The habitual marine layer had rolled in with the evening, so I dug out blankets for the horses while Dad fixed dinner. It'd gotten dark enough by the time I was trying to fasten the front of Bo's blanket that Dad brought over a lantern so I could see. Not ten seconds after he stepped away from the table we heard a crash and looked up to see dishes tumble to the ground and something dart into the bushes.

We'd been robbed by a raccoon. It made off with an entire loaf of bread. Dad seemed fairly laissez-faire about the theft; I, thinking of the many sandwiches I'd planned to make over the weekend, was not.

In the morning, news of further raccoon thefts came to light. They'd unzipped coolers, opened un-locked truck windows, and generally made off with enough to make any raccoon sick. I hoped somebody out there had a belly ache.

Lee Cannon volunteered to act as the judge for our morning practice vet-in. A couple of horses lined up to be "vetted-in" and went through the process of allowing Lee to open their mouths and run his hands all over them, just like a vet would at a real ride. Handlers then trotted their horses out to check for lameness, while Kay and Lee explained to the new riders what they were doing and why.

Afterward, everyone saddled up and divided into two groups. Dad and I chose to ride with the group taking the shorter (10-15 mile) trail. As we waited at the trail head, I heard a commotion and several voices call out behind me. I turned to see one of Kay's horses, Valentyne, struggle to her feet. Her rider, Kyle, crouched awkwardly beside her, and when the mare walked off, I realized Kyle's foot was caught in the stirrup. A chorus of "whoas" erupted around him as Kyle hopped on one foot after the mare. Luckily, I barely had time to think Oh, Jesus before Valentyne stopped and Kyle extricated himself.

If all the possibilities of what could have happened flashed through Kyle's mind in a rush of terror, as it had in mine, he didn't show it. He spoke soothingly to the mare, readjusted her saddle, and rode the rest of the day without so much as a flinch.

Apparently Kyle's saddle had slipped, causing his mare to start and lose her footing. The list of things that could have gone wrong and resulted in serious injury is too long to enumerate, but I am profoundly grateful that none of them did.

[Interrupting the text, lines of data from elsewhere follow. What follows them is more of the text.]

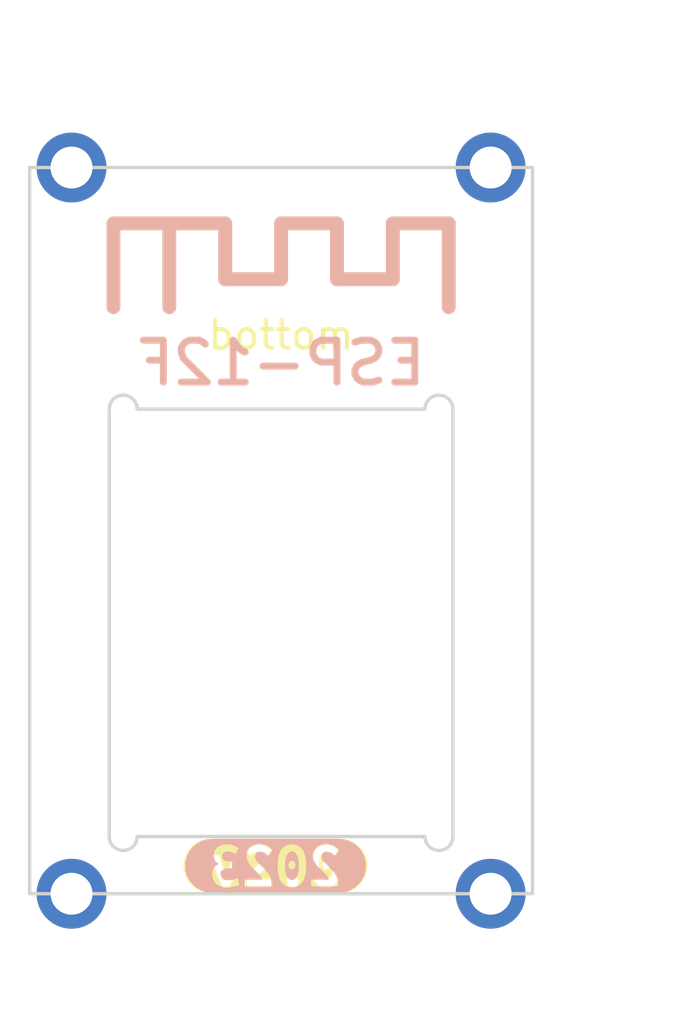
<source format=kicad_pcb>
(kicad_pcb (version 20211014) (generator pcbnew)

  (general
    (thickness 0.8)
  )

  (paper "A4")
  (layers
    (0 "F.Cu" signal)
    (31 "B.Cu" signal)
    (32 "B.Adhes" user "B.Adhesive")
    (33 "F.Adhes" user "F.Adhesive")
    (34 "B.Paste" user)
    (35 "F.Paste" user)
    (36 "B.SilkS" user "B.Silkscreen")
    (37 "F.SilkS" user "F.Silkscreen")
    (38 "B.Mask" user)
    (39 "F.Mask" user)
    (40 "Dwgs.User" user "User.Drawings")
    (41 "Cmts.User" user "User.Comments")
    (42 "Eco1.User" user "User.Eco1")
    (43 "Eco2.User" user "User.Eco2")
    (44 "Edge.Cuts" user)
    (45 "Margin" user)
    (46 "B.CrtYd" user "B.Courtyard")
    (47 "F.CrtYd" user "F.Courtyard")
    (48 "B.Fab" user)
    (49 "F.Fab" user)
  )

  (setup
    (stackup
      (layer "F.SilkS" (type "Top Silk Screen"))
      (layer "F.Paste" (type "Top Solder Paste"))
      (layer "F.Mask" (type "Top Solder Mask") (thickness 0.01))
      (layer "F.Cu" (type "copper") (thickness 0.035))
      (layer "dielectric 1" (type "core") (thickness 0.71) (material "FR4") (epsilon_r 4.5) (loss_tangent 0.02))
      (layer "B.Cu" (type "copper") (thickness 0.035))
      (layer "B.Mask" (type "Bottom Solder Mask") (thickness 0.01))
      (layer "B.Paste" (type "Bottom Solder Paste"))
      (layer "B.SilkS" (type "Bottom Silk Screen"))
      (copper_finish "HAL lead-free")
      (dielectric_constraints no)
    )
    (pad_to_mask_clearance 0)
    (grid_origin 126.5 100)
    (pcbplotparams
      (layerselection 0x00010fc_ffffffff)
      (disableapertmacros false)
      (usegerberextensions false)
      (usegerberattributes true)
      (usegerberadvancedattributes true)
      (creategerberjobfile true)
      (svguseinch false)
      (svgprecision 6)
      (excludeedgelayer true)
      (plotframeref false)
      (viasonmask false)
      (mode 1)
      (useauxorigin false)
      (hpglpennumber 1)
      (hpglpenspeed 20)
      (hpglpendiameter 15.000000)
      (dxfpolygonmode true)
      (dxfimperialunits true)
      (dxfusepcbnewfont true)
      (psnegative false)
      (psa4output false)
      (plotreference true)
      (plotvalue true)
      (plotinvisibletext false)
      (sketchpadsonfab false)
      (subtractmaskfromsilk false)
      (outputformat 1)
      (mirror false)
      (drillshape 1)
      (scaleselection 1)
      (outputdirectory "")
    )
  )

  (net 0 "")

  (footprint "kibuzzard-642C03EC" (layer "F.Cu") (at 135.3 125))

  (footprint "-local:board" (layer "F.Cu") (at 126.5 100))

  (footprint "-local:esp-bottom" (layer "F.Cu") (at 126.5 100))

  (footprint "kibuzzard-642C03F5" (layer "B.Cu") (at 135.3 125 180))

  (dimension (type aligned) (layer "Dwgs.User") (tstamp a2e683f4-233e-4b3d-942e-bd75ad388d2f)
    (pts (xy 128 126) (xy 143 126))
    (height 4)
    (gr_text "15.0 mm" (at 135.5 128.85) (layer "Dwgs.User") (tstamp a2e683f4-233e-4b3d-942e-bd75ad388d2f)
      (effects (font (size 1 1) (thickness 0.15)))
    )
    (format (units 2) (units_format 1) (precision 1))
    (style (thickness 0.1) (arrow_length 1.27) (text_position_mode 0) (extension_height 0.58642) (extension_offset 0.5) keep_text_aligned)
  )
  (dimension (type aligned) (layer "Dwgs.User") (tstamp eb2564d3-e10d-4d2d-b5a1-36e4924ebc4b)
    (pts (xy 144.5 126) (xy 144.5 100))
    (height 3)
    (gr_text "26.0 mm" (at 146.35 113 90) (layer "Dwgs.User") (tstamp eb2564d3-e10d-4d2d-b5a1-36e4924ebc4b)
      (effects (font (size 1 1) (thickness 0.15)))
    )
    (format (units 2) (units_format 1) (precision 1))
    (style (thickness 0.1) (arrow_length 1.27) (text_position_mode 0) (extension_height 0.58642) (extension_offset 0.5) keep_text_aligned)
  )
  (dimension (type aligned) (layer "Dwgs.User") (tstamp f2ede05e-d3f5-45f2-8910-f91656d21407)
    (pts (xy 144.5 100) (xy 126.5 100))
    (height 4)
    (gr_text "18.0 mm" (at 135.5 94.85) (layer "Dwgs.User") (tstamp f2ede05e-d3f5-45f2-8910-f91656d21407)
      (effects (font (size 1 1) (thickness 0.15)))
    )
    (format (units 2) (units_format 1) (precision 1))
    (style (thickness 0.1) (arrow_length 1.27) (text_position_mode 0) (extension_height 0.58642) (extension_offset 0.5) keep_text_aligned)
  )

)

</source>
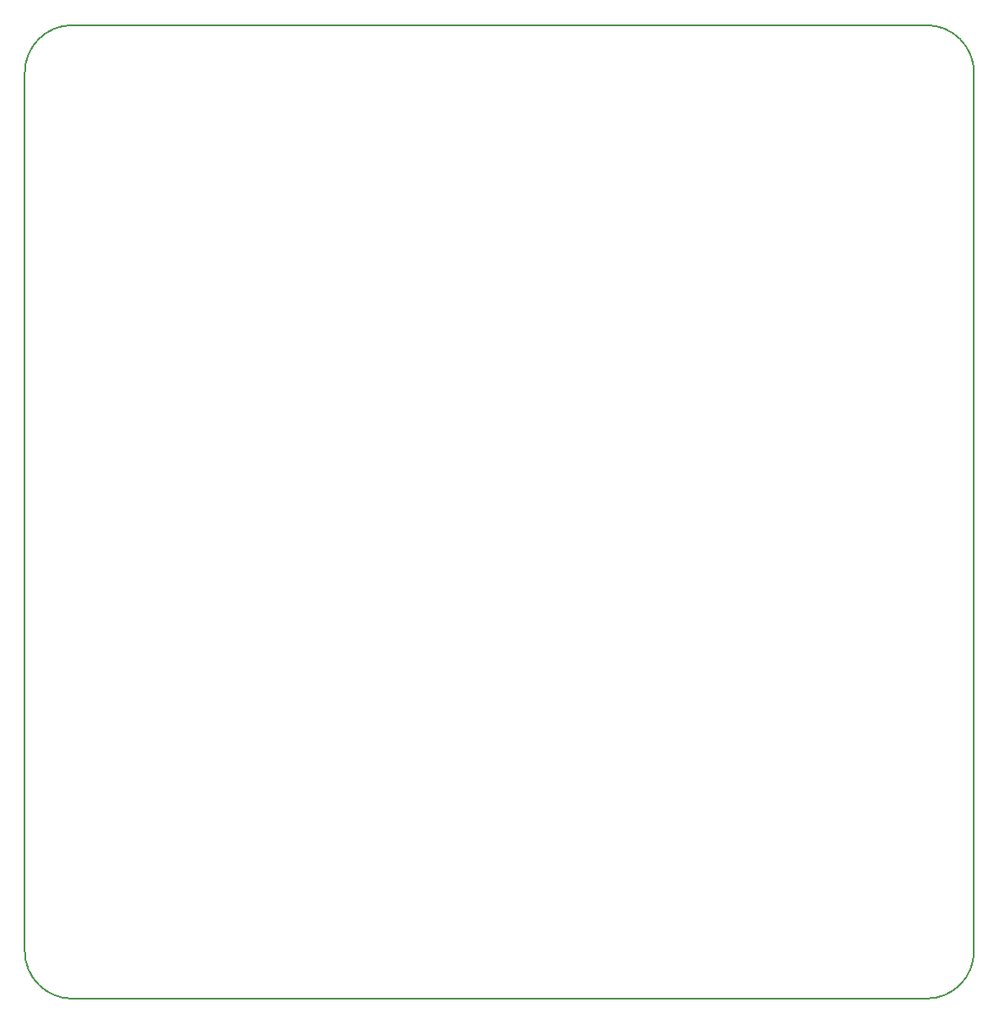
<source format=gm1>
G04 #@! TF.GenerationSoftware,KiCad,Pcbnew,5.0.2-bee76a0~70~ubuntu18.04.1*
G04 #@! TF.CreationDate,2019-02-22T00:54:51+09:00*
G04 #@! TF.ProjectId,next-keyboard,6e657874-2d6b-4657-9962-6f6172642e6b,rev?*
G04 #@! TF.SameCoordinates,Original*
G04 #@! TF.FileFunction,Profile,NP*
%FSLAX46Y46*%
G04 Gerber Fmt 4.6, Leading zero omitted, Abs format (unit mm)*
G04 Created by KiCad (PCBNEW 5.0.2-bee76a0~70~ubuntu18.04.1) date 2019年02月22日 00時54分51秒*
%MOMM*%
%LPD*%
G01*
G04 APERTURE LIST*
%ADD10C,0.150000*%
%ADD11C,0.200000*%
G04 APERTURE END LIST*
D10*
X28575000Y-121443750D02*
G75*
G02X23812500Y-116681250I0J4762500D01*
G01*
X23812500Y-28575000D02*
G75*
G02X28575000Y-23812500I4762500J0D01*
G01*
X114300000Y-23812500D02*
G75*
G02X119062500Y-28575000I0J-4762500D01*
G01*
X119062500Y-116681250D02*
G75*
G02X114300000Y-121443750I-4762500J0D01*
G01*
D11*
X114300000Y-23812500D02*
X28575000Y-23812500D01*
X119062500Y-116681250D02*
X119062500Y-28575000D01*
X28575000Y-121443750D02*
X114300000Y-121443750D01*
X23812500Y-28575000D02*
X23812500Y-116681250D01*
M02*

</source>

As we rode I finally had a chance to talk with Ellen, one of the new riders Kay had brought. Ellen rode a young, energetic thoroughbred and seemed to be enjoying herself. However, about halfway through the morning I heard another commotion behind me and heard my dad apologize.

Dad's horse, Bo, is a former drill-team performer. As such, he's been trained to not only tolerate, but to expect to ride very close to other horses. In addition, Bo wanted to catch up to my horse, who was several lengths ahead, and so crowded too closely behind Ellen's mare and narrowly avoided being seriously kicked. Dad apologized for following too closely and trotted Bo past me.

We met a number of cyclists, hikers, and equestrians during the ride, including a string of trail horses hired out by a local stable. To my relief, such encounters turned out to be non-events, thanks to the courtesy and graciousness employed by all parties.

Our group split roughly halfway through the ride. Lee's and Dad's horses were getting tired, so Ellen and I decided to ride with them most of the way back to camp via the route Dad and I had taken the day before. About a half mile short of camp, Ellen and I turned off on another trail to get a few more miles in on our horses.

We wound up the mountainside on a narrow single track through a damp greenness that tempted our horses with mouthfuls of dew-laden ferns. Our horses powered up the trail in full stride, snorting with every step. I answered questions as we rode, and found ourselves back at camp all too soon.

That night dinner took place around a central campfire in true NATRC pot-luck fashion. Picnic tables groaned beneath an array of hot, tempting food while people relaxed in camp chairs and balanced paper plates on their laps.

I kept an eye out for marauding raccoons.

I also kept a contended eye on the firelight reflecting off the horses' coats as they dozed near our trailer, and a partial ear tuned to the soothing munch of hay. Just at that moment there might have been a better place to be in the world, but I couldn't imagine one.